Previous studies have explored various biomarkers in the body that might be able to determine a person’s biological age, including specific genes, cognitive abilities, blood pressure and immune system function. Past research has shown retinae, light-sensitive layers of nerve tissue at the back of the eyes, are a possible indicator of a person’s biological age because they can provide clues about disease risk. Researchers turned to a deep-learning technique that could predict a
person’s risk of death by analysing the biological age of the retinae.
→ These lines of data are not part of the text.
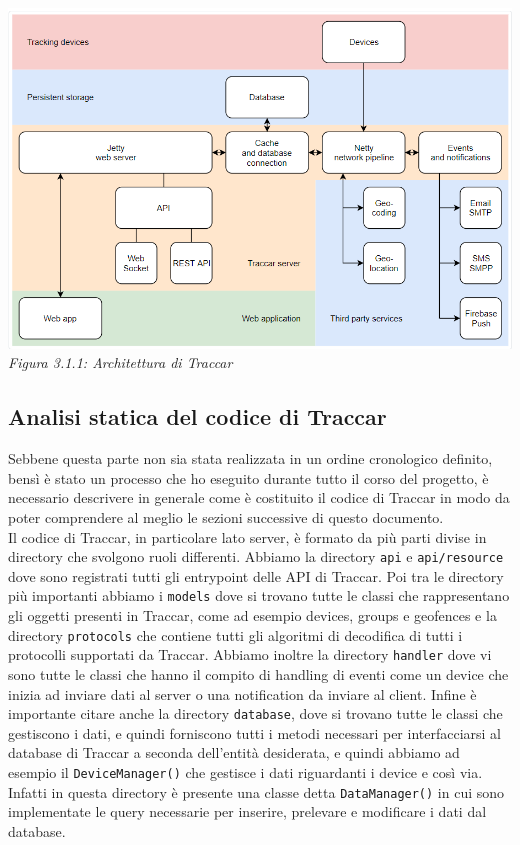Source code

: \documentclass[a4paper,titlepage,12pt]{report}
\begin{document}
{\begin{center}
\includegraphics[scale=0.5]{images/arcTraccar.png} \\
\textit{Figura 3.1.1: Architettura di Traccar}
\end{center}

\subsection{
Analisi statica del codice di Traccar}
Sebbene questa parte non sia stata realizzata in un ordine cronologico definito, bensì è stato un processo che ho eseguito durante tutto il corso del progetto, è necessario descrivere in generale come è costituito il codice di Traccar in modo da poter comprendere al meglio le sezioni successive di questo documento.\\
Il codice di Traccar, in particolare lato server, è formato da più parti divise in directory che svolgono ruoli differenti. Abbiamo la directory \texttt{api} e \texttt{api/resource} dove sono registrati tutti gli entrypoint delle API di Traccar. Poi tra le directory più importanti abbiamo i \texttt{models} dove si trovano tutte le classi che rappresentano gli oggetti presenti in Traccar, come ad esempio devices, groups e geofences e la directory \texttt{protocols} che contiene tutti gli algoritmi di decodifica di tutti i protocolli supportati da Traccar. Abbiamo inoltre la directory \texttt{handler} dove vi sono tutte le classi che hanno il compito di handling di eventi come un device che inizia ad inviare dati al server o una notification da inviare al client. Infine è importante citare anche la directory \texttt{database}, dove si trovano tutte le classi che gestiscono i dati, e quindi forniscono tutti i metodi necessari per interfacciarsi al database di Traccar a seconda dell'entità desiderata, e quindi abbiamo ad esempio il \texttt{DeviceManager()} che gestisce i dati riguardanti i device e così via. Infatti in questa directory è presente una classe detta \texttt{DataManager()} in cui sono implementate le query necessarie per inserire, prelevare e modificare i dati dal database.

}
\end{document}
Their deep-learning model, a type of machine learning and artificial intelligence that’s modelled to learn similar to a human brain, analysed more than 80,000 images of fundus – the internal back surface of the eye that includes the retina. They obtained the images from nearly 47,000 people between the ages of 40 and 69, stored in the UK Biobank, a biomedical database of more than half a million UK residents. To figure out whether their model was accurate, they first analysed more than 19,000 fundus images taken from more than 11,000 participants who were in relatively good health. The idea was that the retinal biological ages of these people should be fairly similar to their chronological age.
The model was fairly accurate in predicting retinal ages, with an accuracy of within 3.5 years to chronological ages. They then used the model to assess the nearly 36,000 remaining participants’ fundus photos, collected across a span of 11 years. They found that 51 per cent of the participants had a ‘retinal age gap’, the difference between biological and chronological age, of more than three years; 28 per cent had a gap of more than five years and 4.5 per cent had a gap of more than ten years. In other words, these participants had ‘older’ eyes compared to their chronological age.
Those who had larger age gaps had a 49 per cent to 67 per cent higher risk of death from causes other than cardiovascular disease or cancer. With every one-year increase in the age gap, the risk of death increased by two per cent for any cause and three per cent for causes other than cardiovascular disease and cancer. But they didn’t find a link between retinal age gap and death due to cardiovascular disease or cancer. The researchers note that because it was an observational study, they couldn’t determine a cause-and-effect relationship.